§ **ABOUT THIS EXERCISE**:
Using the records below, transcribe word for word the stretch from the line that contains "[[file:./images/screenshot-12.png]]" through the line that contains "using a constant", both end lines included, and nothing else.

Pictures paired with source code
== Segment start ==
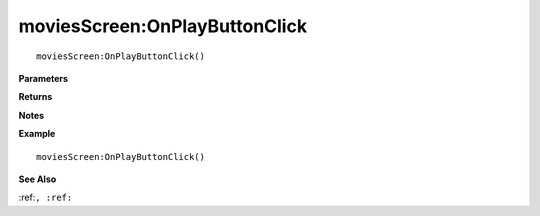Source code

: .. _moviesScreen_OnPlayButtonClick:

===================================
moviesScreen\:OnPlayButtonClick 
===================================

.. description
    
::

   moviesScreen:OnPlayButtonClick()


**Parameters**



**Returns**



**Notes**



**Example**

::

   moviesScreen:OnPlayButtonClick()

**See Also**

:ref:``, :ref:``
== Segment end ==
== Segment start ==
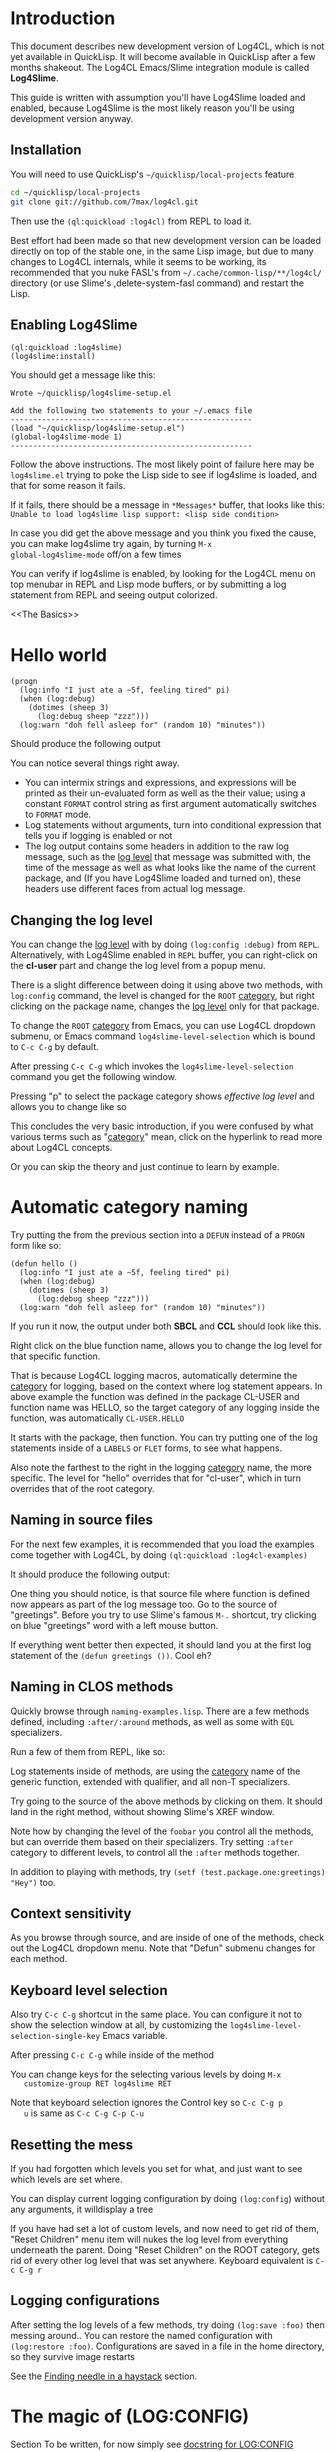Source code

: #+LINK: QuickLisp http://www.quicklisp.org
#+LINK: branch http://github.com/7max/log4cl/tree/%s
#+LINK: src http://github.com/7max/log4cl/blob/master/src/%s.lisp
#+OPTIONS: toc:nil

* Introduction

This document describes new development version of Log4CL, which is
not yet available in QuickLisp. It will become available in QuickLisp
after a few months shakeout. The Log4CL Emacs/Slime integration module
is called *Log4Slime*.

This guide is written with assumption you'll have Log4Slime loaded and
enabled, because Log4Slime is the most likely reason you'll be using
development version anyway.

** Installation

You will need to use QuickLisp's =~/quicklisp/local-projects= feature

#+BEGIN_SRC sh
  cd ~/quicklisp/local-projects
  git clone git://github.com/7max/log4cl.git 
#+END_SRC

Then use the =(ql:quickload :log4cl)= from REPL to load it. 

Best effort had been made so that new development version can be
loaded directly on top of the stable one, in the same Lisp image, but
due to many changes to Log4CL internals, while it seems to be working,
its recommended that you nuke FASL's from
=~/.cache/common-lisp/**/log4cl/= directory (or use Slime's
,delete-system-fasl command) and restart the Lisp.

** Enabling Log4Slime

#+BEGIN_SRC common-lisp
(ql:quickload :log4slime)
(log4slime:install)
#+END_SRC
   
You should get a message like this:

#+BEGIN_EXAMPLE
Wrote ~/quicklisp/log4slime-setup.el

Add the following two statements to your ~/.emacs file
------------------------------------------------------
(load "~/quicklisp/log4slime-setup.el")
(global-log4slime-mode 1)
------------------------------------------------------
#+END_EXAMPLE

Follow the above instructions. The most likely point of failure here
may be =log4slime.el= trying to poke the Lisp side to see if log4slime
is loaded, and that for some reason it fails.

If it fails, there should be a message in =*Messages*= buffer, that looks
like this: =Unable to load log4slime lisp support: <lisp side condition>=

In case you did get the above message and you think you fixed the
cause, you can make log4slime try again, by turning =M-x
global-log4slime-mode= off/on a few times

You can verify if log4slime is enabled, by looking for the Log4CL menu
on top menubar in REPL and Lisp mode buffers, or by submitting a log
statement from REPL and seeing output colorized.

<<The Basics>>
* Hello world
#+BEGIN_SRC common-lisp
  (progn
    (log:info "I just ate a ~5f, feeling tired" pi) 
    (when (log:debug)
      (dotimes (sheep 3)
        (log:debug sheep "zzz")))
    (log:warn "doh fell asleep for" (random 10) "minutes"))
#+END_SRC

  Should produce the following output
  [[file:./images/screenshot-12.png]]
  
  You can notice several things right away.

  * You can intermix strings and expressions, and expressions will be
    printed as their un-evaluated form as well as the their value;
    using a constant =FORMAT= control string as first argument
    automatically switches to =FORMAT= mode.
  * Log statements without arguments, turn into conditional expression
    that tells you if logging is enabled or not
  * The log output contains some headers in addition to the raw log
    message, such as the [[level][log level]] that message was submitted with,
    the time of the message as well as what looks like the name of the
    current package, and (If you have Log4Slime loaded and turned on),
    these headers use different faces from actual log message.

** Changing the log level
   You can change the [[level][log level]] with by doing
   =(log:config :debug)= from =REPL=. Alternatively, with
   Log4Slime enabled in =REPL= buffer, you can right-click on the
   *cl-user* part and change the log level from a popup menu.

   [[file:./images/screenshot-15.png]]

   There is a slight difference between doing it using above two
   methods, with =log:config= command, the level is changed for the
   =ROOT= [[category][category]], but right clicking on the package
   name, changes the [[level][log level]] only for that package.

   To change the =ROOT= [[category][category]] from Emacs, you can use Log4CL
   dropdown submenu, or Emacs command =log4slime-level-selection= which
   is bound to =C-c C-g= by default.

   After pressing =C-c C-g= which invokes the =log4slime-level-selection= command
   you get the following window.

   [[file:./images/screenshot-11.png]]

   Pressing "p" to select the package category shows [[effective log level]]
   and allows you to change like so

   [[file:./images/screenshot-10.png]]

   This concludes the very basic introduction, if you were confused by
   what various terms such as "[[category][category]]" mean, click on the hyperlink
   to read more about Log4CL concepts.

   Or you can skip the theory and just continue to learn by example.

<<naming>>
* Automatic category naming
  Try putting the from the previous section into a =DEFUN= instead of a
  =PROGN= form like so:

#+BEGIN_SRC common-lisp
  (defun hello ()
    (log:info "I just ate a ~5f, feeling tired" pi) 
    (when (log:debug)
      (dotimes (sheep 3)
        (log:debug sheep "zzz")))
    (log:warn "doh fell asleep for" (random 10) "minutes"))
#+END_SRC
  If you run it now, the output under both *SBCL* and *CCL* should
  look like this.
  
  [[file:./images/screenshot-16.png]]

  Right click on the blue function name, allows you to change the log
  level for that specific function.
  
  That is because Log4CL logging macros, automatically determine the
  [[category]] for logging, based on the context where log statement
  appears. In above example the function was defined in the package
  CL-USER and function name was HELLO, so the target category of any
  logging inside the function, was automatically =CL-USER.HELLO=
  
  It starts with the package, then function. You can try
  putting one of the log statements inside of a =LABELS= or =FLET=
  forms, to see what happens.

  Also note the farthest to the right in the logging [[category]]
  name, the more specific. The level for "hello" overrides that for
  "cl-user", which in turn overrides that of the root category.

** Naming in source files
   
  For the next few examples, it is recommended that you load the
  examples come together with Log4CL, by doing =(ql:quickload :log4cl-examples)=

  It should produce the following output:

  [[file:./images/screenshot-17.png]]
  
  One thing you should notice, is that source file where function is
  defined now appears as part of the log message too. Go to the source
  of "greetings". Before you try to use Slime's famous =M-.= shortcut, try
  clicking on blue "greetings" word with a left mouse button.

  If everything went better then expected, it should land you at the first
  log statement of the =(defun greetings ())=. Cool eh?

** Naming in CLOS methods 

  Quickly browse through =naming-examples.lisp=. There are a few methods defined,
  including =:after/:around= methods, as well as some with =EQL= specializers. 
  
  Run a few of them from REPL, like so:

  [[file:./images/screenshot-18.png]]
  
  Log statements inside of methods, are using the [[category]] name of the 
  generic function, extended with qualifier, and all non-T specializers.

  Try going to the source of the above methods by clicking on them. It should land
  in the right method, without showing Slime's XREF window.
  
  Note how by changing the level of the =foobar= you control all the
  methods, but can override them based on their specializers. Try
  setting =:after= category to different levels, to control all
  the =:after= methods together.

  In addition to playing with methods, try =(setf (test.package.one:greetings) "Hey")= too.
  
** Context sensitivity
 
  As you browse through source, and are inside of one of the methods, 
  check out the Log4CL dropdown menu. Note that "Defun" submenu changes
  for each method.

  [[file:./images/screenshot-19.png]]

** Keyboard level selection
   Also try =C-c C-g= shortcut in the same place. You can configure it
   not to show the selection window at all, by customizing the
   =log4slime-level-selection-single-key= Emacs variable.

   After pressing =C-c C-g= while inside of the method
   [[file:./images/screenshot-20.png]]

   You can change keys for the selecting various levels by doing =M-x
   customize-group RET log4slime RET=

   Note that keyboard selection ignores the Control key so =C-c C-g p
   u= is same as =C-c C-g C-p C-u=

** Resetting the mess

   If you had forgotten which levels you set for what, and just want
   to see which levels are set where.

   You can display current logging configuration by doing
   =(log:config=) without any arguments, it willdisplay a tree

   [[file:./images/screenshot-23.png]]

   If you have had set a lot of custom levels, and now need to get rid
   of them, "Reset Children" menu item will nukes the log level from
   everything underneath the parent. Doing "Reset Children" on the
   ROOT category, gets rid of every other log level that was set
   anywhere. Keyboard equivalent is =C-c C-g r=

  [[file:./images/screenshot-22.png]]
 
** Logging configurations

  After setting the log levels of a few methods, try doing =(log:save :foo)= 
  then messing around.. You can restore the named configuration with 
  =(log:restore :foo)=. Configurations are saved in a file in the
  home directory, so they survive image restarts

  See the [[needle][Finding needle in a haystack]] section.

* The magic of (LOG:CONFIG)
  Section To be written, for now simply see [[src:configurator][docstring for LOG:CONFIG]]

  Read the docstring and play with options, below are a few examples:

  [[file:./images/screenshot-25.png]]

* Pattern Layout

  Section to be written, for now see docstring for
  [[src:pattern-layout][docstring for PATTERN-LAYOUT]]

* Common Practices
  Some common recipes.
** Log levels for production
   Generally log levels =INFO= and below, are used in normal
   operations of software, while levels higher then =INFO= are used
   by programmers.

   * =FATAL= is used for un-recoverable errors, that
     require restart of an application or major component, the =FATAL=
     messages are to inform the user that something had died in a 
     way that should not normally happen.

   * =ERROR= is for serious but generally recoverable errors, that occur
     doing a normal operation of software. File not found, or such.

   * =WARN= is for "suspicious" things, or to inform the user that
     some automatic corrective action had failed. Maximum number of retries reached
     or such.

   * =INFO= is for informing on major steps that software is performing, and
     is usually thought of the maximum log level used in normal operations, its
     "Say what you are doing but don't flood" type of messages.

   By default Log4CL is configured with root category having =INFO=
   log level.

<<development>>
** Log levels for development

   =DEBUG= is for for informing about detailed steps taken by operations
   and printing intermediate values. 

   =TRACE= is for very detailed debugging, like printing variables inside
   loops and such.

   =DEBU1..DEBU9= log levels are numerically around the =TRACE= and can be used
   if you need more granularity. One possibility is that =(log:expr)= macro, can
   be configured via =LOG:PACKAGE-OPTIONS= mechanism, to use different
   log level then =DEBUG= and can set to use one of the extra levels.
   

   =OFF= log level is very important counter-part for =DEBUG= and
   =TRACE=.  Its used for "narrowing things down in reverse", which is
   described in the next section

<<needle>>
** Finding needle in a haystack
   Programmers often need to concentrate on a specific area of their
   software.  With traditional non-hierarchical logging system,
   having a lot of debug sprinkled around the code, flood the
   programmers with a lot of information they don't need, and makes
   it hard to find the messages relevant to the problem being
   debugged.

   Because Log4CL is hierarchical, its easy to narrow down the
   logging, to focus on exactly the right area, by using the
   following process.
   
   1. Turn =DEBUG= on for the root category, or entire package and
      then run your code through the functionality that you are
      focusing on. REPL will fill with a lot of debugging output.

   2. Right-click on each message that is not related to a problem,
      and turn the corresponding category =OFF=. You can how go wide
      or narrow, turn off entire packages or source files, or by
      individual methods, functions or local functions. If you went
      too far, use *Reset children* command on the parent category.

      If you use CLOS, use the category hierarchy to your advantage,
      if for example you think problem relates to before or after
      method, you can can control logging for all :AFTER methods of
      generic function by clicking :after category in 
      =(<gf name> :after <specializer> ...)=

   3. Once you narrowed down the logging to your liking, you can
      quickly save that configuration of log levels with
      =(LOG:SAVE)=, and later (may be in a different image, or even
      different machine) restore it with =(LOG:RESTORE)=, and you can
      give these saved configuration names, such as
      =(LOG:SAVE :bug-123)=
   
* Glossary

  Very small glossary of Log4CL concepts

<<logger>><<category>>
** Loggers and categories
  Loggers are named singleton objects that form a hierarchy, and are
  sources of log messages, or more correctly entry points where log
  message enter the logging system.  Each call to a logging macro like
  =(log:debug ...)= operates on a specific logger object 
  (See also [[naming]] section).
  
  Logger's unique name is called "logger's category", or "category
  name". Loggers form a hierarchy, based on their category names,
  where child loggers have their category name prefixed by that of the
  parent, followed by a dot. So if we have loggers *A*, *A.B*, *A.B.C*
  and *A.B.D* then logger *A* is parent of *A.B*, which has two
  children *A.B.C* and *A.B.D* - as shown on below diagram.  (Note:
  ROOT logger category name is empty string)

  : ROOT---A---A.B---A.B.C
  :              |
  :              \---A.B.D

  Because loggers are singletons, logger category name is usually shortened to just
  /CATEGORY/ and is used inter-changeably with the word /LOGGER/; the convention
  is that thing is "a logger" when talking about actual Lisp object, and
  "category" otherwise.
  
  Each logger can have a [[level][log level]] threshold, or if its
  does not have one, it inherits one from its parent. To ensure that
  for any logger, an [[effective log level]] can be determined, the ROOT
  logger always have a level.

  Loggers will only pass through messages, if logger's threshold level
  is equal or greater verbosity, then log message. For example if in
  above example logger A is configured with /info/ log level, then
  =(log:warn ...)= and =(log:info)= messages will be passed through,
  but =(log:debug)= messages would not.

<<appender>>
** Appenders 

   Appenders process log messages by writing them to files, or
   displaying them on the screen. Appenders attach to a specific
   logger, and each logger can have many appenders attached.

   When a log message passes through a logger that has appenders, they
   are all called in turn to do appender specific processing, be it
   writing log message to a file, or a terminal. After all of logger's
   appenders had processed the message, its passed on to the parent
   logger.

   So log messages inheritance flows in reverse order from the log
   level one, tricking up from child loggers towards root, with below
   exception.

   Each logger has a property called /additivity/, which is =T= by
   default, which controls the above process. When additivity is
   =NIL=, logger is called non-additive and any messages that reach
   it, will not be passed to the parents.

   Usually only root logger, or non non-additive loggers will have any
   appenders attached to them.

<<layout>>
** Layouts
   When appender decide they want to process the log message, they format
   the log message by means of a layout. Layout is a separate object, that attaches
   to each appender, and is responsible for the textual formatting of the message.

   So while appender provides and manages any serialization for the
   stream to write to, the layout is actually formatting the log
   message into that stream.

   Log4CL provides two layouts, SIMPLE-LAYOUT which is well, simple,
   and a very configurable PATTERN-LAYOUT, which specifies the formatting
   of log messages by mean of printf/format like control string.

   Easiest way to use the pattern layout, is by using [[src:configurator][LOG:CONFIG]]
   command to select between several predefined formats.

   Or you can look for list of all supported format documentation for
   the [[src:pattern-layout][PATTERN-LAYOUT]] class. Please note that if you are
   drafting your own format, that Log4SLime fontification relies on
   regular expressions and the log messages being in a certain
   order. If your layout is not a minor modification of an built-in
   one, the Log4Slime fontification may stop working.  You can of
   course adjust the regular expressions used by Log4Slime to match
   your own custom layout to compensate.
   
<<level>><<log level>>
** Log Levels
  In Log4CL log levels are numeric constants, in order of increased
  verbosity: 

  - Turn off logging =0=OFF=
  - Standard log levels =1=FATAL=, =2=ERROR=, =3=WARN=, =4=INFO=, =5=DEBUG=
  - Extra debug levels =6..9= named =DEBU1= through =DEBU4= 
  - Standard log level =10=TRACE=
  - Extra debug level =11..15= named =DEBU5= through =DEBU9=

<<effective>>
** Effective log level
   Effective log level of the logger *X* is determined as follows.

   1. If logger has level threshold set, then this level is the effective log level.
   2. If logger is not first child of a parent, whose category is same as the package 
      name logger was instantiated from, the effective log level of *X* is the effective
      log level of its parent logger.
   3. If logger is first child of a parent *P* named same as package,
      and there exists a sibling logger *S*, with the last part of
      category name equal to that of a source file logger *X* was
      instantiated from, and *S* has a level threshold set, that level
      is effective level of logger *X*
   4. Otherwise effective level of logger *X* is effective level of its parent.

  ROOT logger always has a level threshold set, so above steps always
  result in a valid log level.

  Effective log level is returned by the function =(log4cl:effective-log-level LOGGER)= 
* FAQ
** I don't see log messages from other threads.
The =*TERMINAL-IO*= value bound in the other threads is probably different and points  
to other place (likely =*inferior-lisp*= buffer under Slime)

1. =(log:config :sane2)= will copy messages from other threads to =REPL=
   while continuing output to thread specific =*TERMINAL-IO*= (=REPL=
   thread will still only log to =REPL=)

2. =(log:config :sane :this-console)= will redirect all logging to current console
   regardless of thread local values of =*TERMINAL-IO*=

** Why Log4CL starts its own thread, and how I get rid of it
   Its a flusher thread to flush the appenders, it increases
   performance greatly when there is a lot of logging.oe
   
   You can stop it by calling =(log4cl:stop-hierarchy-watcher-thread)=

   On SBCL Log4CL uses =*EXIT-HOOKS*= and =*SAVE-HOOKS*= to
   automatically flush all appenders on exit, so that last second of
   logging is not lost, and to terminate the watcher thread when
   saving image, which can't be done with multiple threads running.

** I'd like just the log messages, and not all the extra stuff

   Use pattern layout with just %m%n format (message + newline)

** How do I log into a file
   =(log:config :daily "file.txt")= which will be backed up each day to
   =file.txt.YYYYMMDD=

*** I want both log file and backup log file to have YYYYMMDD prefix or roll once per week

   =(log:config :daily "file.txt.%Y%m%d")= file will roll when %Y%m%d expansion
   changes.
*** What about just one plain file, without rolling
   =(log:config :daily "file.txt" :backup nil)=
== Segment end ==
§ **RESPONSE BELOW**:
  [[file:./images/screenshot-12.png]]
  
  You can notice several things right away.

  * You can intermix strings and expressions, and expressions will be
    printed as their un-evaluated form as well as the their value;
    using a constant =FORMAT= control string as first argument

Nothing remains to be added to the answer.